What the year ahead looks like other than that, I don’t know. I’m going to try to fully enjoy the good times while they last, and endure the bad times with patience and kindness. I’m going to try to not worry about what’s to come until it gets here. I won’t always succeed, but I’ll keep trying.
I hope you will, too, and that together we shape something beautiful.
November 23, 2017 § 1 Comment
The Plymouth colonists boarded the Mayflower for an ill-planned journey to a land in which they had no idea how to survive. Half of them died in the first year, and the other half would have died, too, had it not been for the friendship of this land’s indigenous people. The Abenaki. The Pawtuxet. The Wampanoag.
And especially Squanto, who’d had a terrible history with white people: he’d been taken into captivity by an English sea captain, sold into slavery, escaped, and made his way back to his home as part of an exploratory expedition.
And yet, offered his friendship to the Pilgrims. Taught them how to survive.
That’s why I see Thanksgiving as a celebration of friendship.
Richard Bach once wrote, “The bond that links your true family is not one of blood, but of respect and joy in each other’s life. Rarely do members of one family grow up under the same roof.”
I’ve quoted that often and I’ll quote it again, because I believe it.
I’m thankful for the family of friends I’ve gathered around me. Whether we’re linked through blood or shared passions or work or any of the other myriad ways people come into our lives, I’m thankful for you.
I’m thankful for the love I have in my life.
I’m thankful for the support I’ve been given, and the second chances, and the friendships that haven’t broken even when I’ve been distant or angry or terrible or all of the above.
I’m thankful for the forgiveness I’ve been shown, even when I’ve been unforgivable.
I’m thankful for those who’ve shown me how to survive, each time I’ve stumbled into a new land for which I was woefully unprepared.
I’m thankful for more than I know how to put into words.
If I had a TARDIS or a DeLorean that could travel through time, I’d visit every one of you today and hug you until our eyes leaked. Because I am thankful for you.
We may talk every day, or we may only exchange a few words now and then. We may see each other often; we may not have seen each other for years. Maybe we’ve drifted apart. Maybe we’ve only talked once, for a few minutes. Maybe we’re just “Facebook friends.”
Regardless, I am thankful for you. I am thankful to have you in my life.
October 24, 2017 § 3 Comments
Dad. Ethyl. Tiffie. Bardi. And now Lisa.
Too many toasts to too many lost this year.

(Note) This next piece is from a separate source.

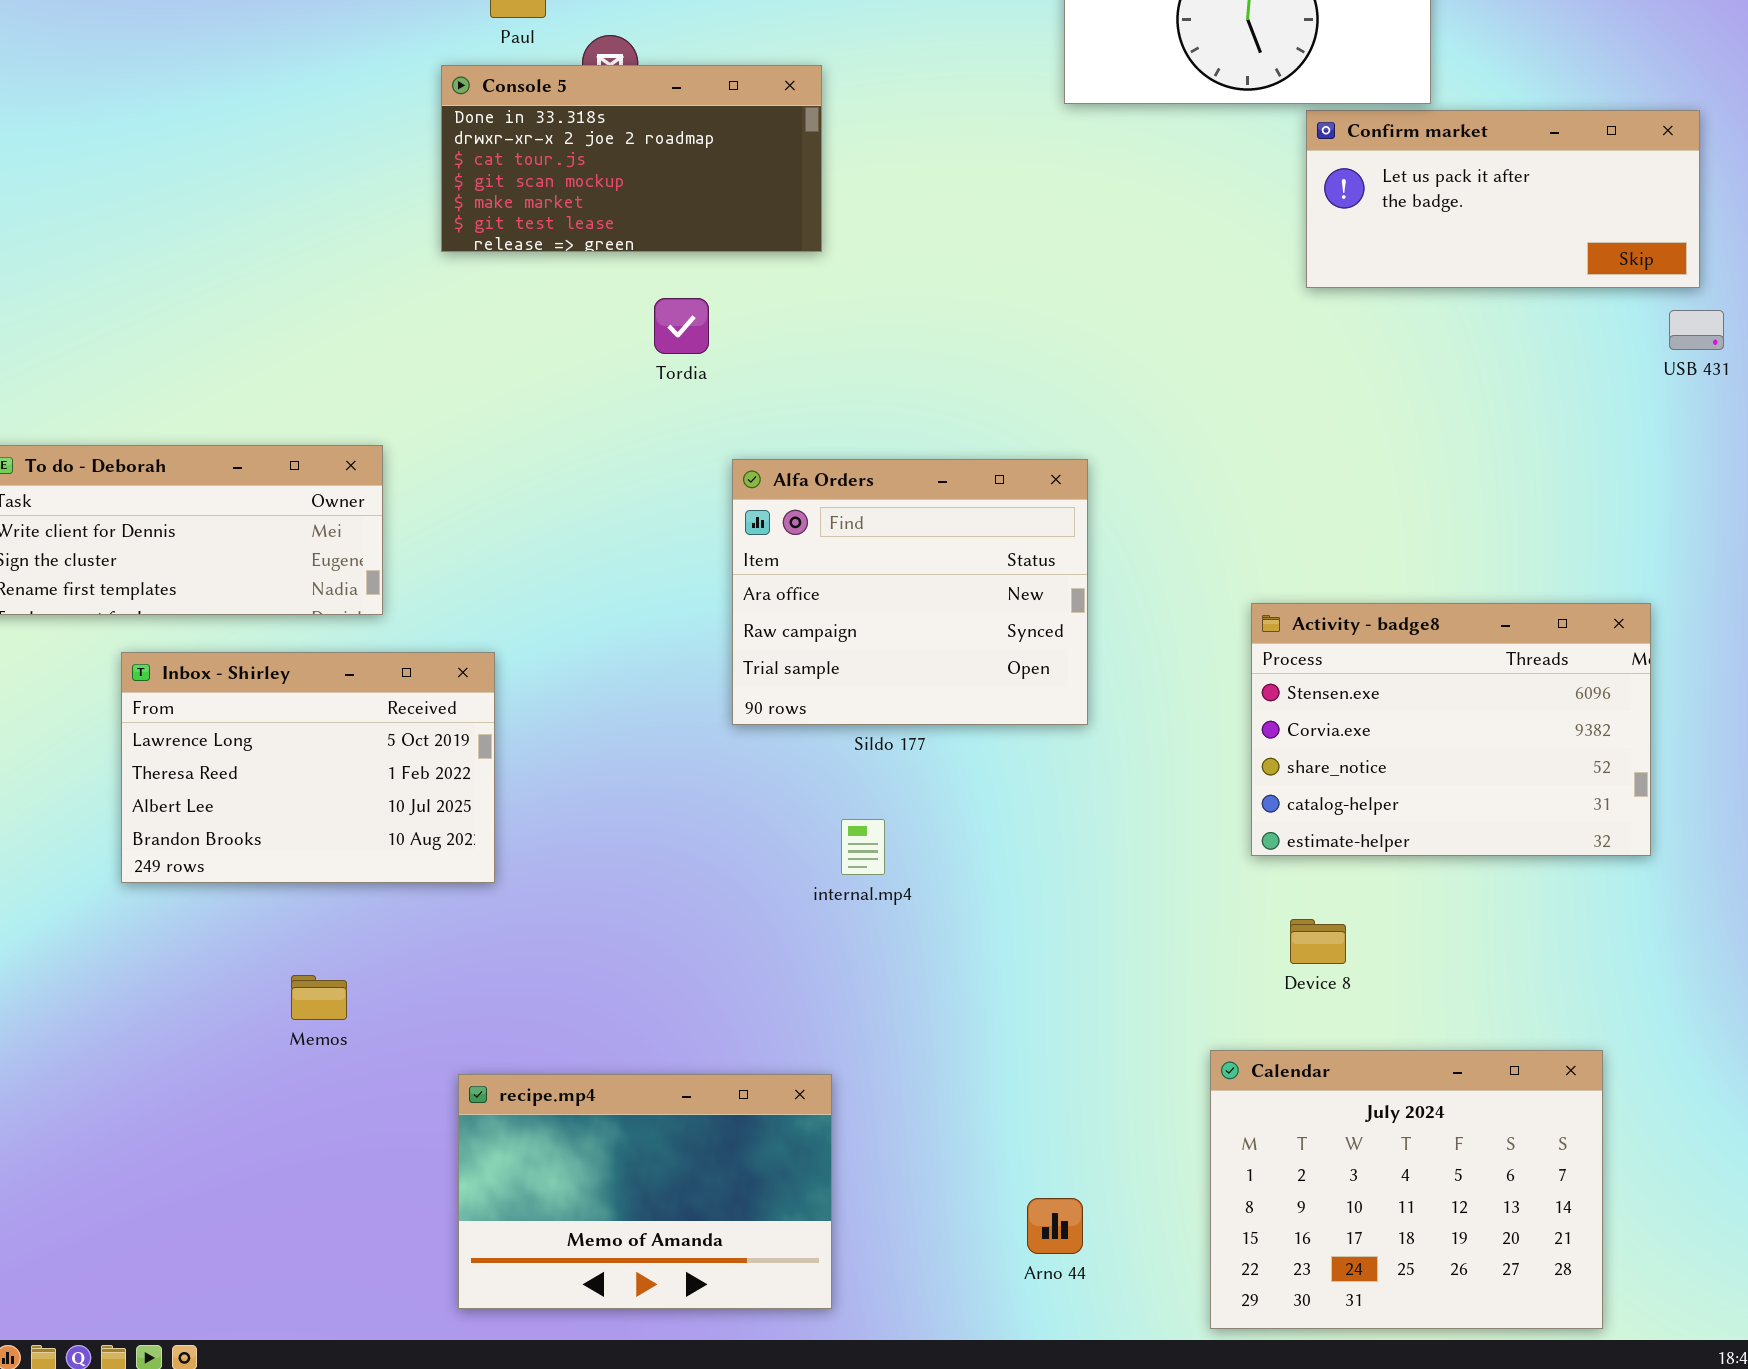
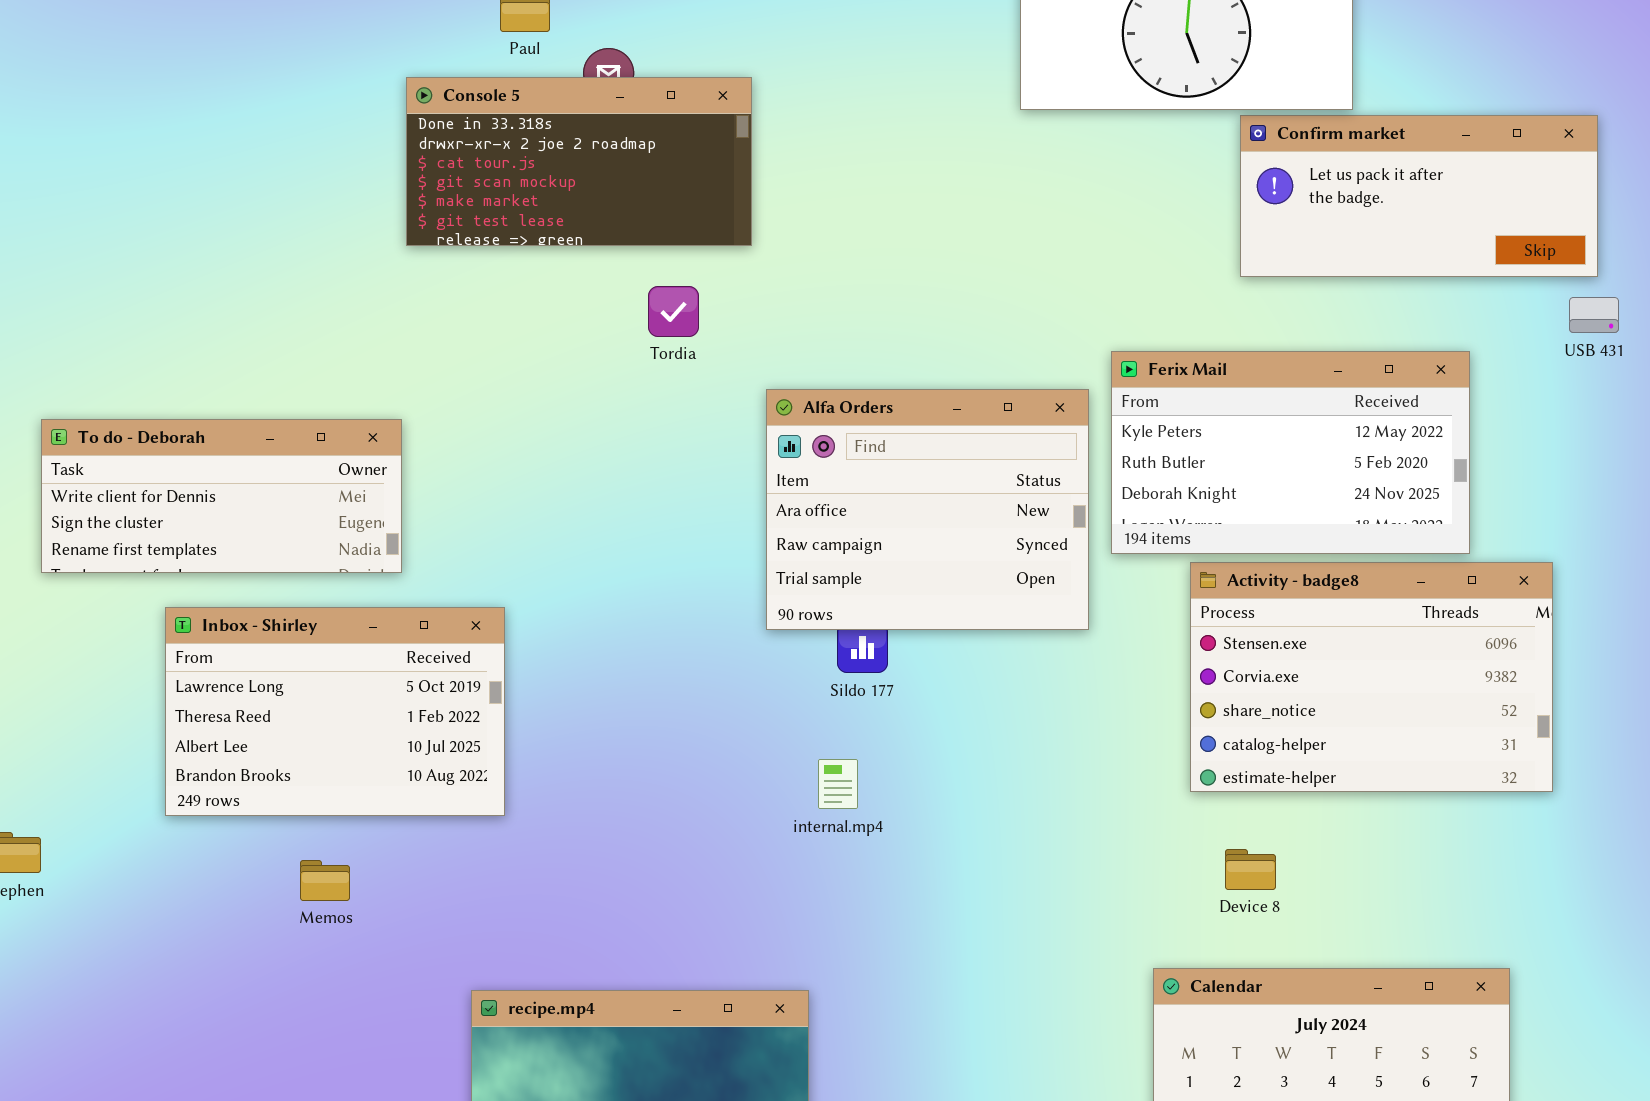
Console 5: [441,65,822,252] -> [406,77,752,246], moved
Ferix Mail: none -> [1111,351,1470,554], opened
Alfa Orders: [732,459,1088,725] -> [766,389,1089,630], moved
Memos: [291,975,347,1020] -> [300,860,350,901], moved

Lisa Kaminski liked to help. She didn’t know me until a friend introduced us; I’d just been laid off and was panicking, and our mutual friend thought she could help me network.
And she did. We didn’t just exchange emails; we met for coffee several times and went to networking events, where she introduced me to people she knew.

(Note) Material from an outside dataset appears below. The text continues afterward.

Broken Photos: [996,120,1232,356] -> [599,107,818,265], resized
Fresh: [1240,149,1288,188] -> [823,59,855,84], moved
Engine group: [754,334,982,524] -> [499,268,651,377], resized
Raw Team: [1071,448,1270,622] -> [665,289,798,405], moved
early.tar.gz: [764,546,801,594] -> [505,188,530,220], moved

She didn’t just help me, either. She volunteered and joined groups and helped so many others. Her light shone brightly in this world, and it’s tempting to say the world is darker for her absence, but it is not.
It is brighter, because she shared her light with so many others, and now we shine with it, too.
Thank you, Lisa.
It would be easy to sink into the clutches of grief after loss upon loss, but I’ve been reminded several times today that life is what you make of it. Lisa Kaminski made a great life, and touched others.
I haven’t been nearly as good at it as Lisa, but I try to help as best I can. Because I’m inspired by the givers and the helpers, the ones who glow brightly against the darkness of this world.
Whether you give a few dollars a month to charities, or donate blood, or care for kitties at a shelter, or knit blankets for them, or even just reach out to a friend who is struggling, you help — and that inspires others to help. That inspires me.
Aw, hell, I’ve doddered off the path again, and it’s too late in the night to go back and find it.